--- Excerpt provided ---
* * * * * * * * *

“We know of no spectacle so ridiculous,” said Macaulay, “as the British public in one of its periodic fits of morality”; and he proceeded to describe, in caustic language, the national tendency to indulge an outraged and “outrageous” virtue at the expense of some unfortunate public man who has been convicted of an indiscretion that snocks its sense of decency. There has been in recent years no better example of these national explosions of “outrageous virtue” than that provoked by the affair connected with Miss Christine Keeler, and the Bishop of Southwork well expressed the feelings of the outraged majority when he told a diocesan conference that “Things have happened in recent weeks that have left an unpleasant smell—the smell of corruption in high places, of evil practices, and of a repudiation of the simple decencies and the basic values,” and declared, in smug and stirring tones, that the time had come “to clean the national stables.” The books under review illuminate the affair from diverse angles: Mr. Charlton’s “Conversations” give us a glimpse through the stable window; Mr. Kennedy, like the Bishop but preaching from a different pulpit, indulges a strong vein of moral indignation; Lord Denning provides a comprehensive survey of the facts.

Looking back upon the whole story, one may very well conclude that vice did reveal itself among those who occupied positions of power, but that the vices and the persons who displayed them were not those at which the moral censors at the time pointed their accusing fingers. The most shameful feature of the affair was the unscrupulous procedure of a number of newspapers which, with an unctuous affectation of highmindedness, propagated rumors that were sure to stimulate the prurience of the public, regardless of the cost to the reputation of innocent individuals, of the Government services, and of the nation itself in the eyes of foreign observers. Let one example stand for many: “PRINCE PHILIP AND THE PROFUMO SCANDAL” was the form of words with which the editor of a daily paper headed a column that loyally contrived at once to “clear” and to smear the name of the Royal Family.

If moral condemnation was called for it was surely on account of such performances as these; and the most interesting ethical problem that was raised by the affair was not to fix a proper standard for the behavior of public men, but to decide how other responsible citizens should react when a public man has apparently fallen short of such a standard. The issue is one that confronts not the erring politician but his critics: what, to put the question in a nutshell, are the circumstances that justify public criticism of private lives?

“Civilization,” according to an acute and liberal thinker, “is a thin and precarious crust erected by the personality and the will of a very few and only maintained by rules and conventions skillfully put across and guilefully preserved.” Whether or not that has always been true of civilization in a large sense, it is certainly the case that in civilized society today, at any rate in Great Britain, a fragile crust protects, and a tenuous curtain conceals, the private life of the individual in all walks of life and at all social levels, from the gaze and criticism of the public. The crust is thinner, the curtain less opaque, than in Victorian days; the line it cuts through the nation does not coincide, as it then practically did, with a line of social stratification that divided London “Society” from the country at large; but, in spite of the breakdown of class barriers and the penetrative assaults of radio, of television, and of the popular press, the curtain holds; and how resistant the crust can be when under stress was shown most strikingly in the weeks that immediately preceded the Abdication in 1936.

* * * * * * * * *

--- Work item A ---
Answer these questions from the review of books on the Keeler affair:
(i) According to the bishop quoted in the first paragraph, what had the time come to do?
(ii) What headline did the editor of a daily paper put over the column cited as an example?
(iii) What event's preceding weeks showed most strikingly how resistant the crust can be?

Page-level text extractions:
* * * * * * * * *

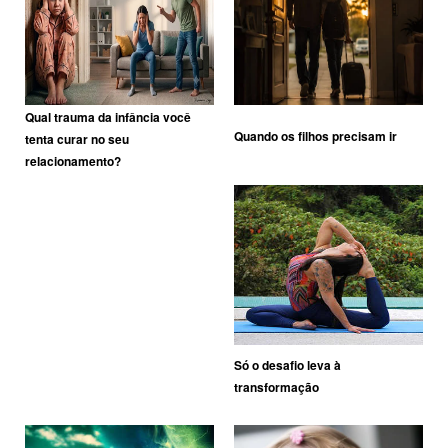
Qual trauma da infância você
Quando os filhos precisam ir
tenta curar no seu
relacionamento?
Só o desafio leva à
transformação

* * * * * * * * *

--- Work item B ---
Rewrite the records, changing "desafio" to "obstáculo" and keeping everything else the same. Leave the pictures out of your answer.

--- Expected output A ---
(i) To "clean the national stables."
(ii) "PRINCE PHILIP AND THE PROFUMO SCANDAL"
(iii) The Abdication in 1936.

--- Expected output B ---
Qual trauma da infância você
Quando os filhos precisam ir
tenta curar no seu
relacionamento?
Só o obstáculo leva à
transformação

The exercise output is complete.